Lawmakers stake out turf as special session nears

– In just over a month, tax collection projections for Indiana plummeted nearly $1.1 billion, according to a revised revenue forecast given to lawmakers and administration officials Wednesday.

The report sets up a showdown during the expected June special session to adopt a new state budget. At odds are Republicans, who want to hold state spending flat with possible cuts, squaring off against Democrats, who don’t want to hurt students and teachers.

Gov. Mitch Daniels, who questioned the accuracy of the last revenue report received in mid-April, welcomed the May report as a starting point for discussions.

“I think the forecast is a lot closer to reality. It certainly underscores the need for caution … that the budget they were looking at last month would have been a disaster,” he said. “There will be more than a billion dollars less money coming in than the legislature was pretending at the time. So fine, let’s deal with this unpleasant reality. We’ll have to do it by keeping our spending very much under control, and we’ve got to keep some money in reserve until we know we are beginning to see a recovery.”

Senate Appropriations Chairman Luke Kenley, R-Noblesville, and others acknowledged that lawmakers will have to trim about $1 billion from the final failed budget that was under consideration on the last night of the legislative session to maintain reserves of about $1.3 billion.

“I would say that this is a great forecast for all the people who wanted to take a meat ax to education and job creation efforts,” said Rep. Scott Pelath, D-Michigan City. “There are a lot of folks certainly on the House side that want to keep a reasonable amount of reserves, but they don’t want to gut education just so the governor feels like he has the surplus figure that’s fun to say.”

State budget officials will present Daniels’ budget proposal Tuesday that will include details on school funding, the use of federal stimulus money and likely will outline additional cuts.

Then, a special committee of Republican and Democratic lawmakers will consider the plan in hearings, with a tentative special session date set for June 15. The current state budget runs out June 30.

Wednesday’s updated forecast said the state will take in $444 million less than previously expected during the current fiscal year, ending in June.

In addition, it said, nearly $650 million less will be collected during the next two fiscal years, compared with the April forecast.

## Problem
Continue the news article about Indiana's revised revenue forecast, picking up after its final sentence. The records have nothing to do with this.

## Data records
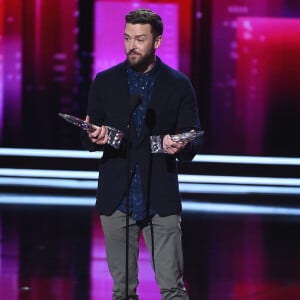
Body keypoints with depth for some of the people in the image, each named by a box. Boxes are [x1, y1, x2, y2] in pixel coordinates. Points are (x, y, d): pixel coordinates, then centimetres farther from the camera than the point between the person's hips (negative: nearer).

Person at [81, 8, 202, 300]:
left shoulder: (179, 85, 2)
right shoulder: (104, 82, 6)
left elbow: (194, 139, 3)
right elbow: (88, 140, 10)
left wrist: (181, 147, -20)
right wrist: (95, 138, -14)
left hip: (161, 199, -2)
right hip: (116, 197, 2)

## Answer for this exercise
Kenley tried to put a positive spin on the situation, saying lawmakers could flatline the budget and use $2 billion in federal stimulus aid to fill in where state dollars would usually go to avoid deep cuts other states are making.

“We have to have the discipline to live on that level basis,” he said.

But Rep. Jeff Espich, R-Uniondale, pointed out that Indiana is expected to take in less money this fiscal year than it did in 2008 – before the legislature raised the sales tax to cover $1 billion in new property tax relief obligations.

And although Espich and other Republicans didn’t trust the April revenue forecast, Democrats now question why the new forecast dovetails so closely to Republican Daniels’ predictions when the session ended.

“Certainly if you do the forecast enough times you end up getting the answer that you want,” Pelath said. “We’ve always had a lot of faith in the forecast process, but the administration started undermining the credibility of it. Now we have a revised forecast that seems to be giving them the answers they want, and naturally we’re going to wonder about how those answers were arrived at.”

The forecast is the consensus of a technical committee made up of Republican and Democratic fiscal staffers. House and Senate leaders this time appointed bipartisan outside fiscal experts to help.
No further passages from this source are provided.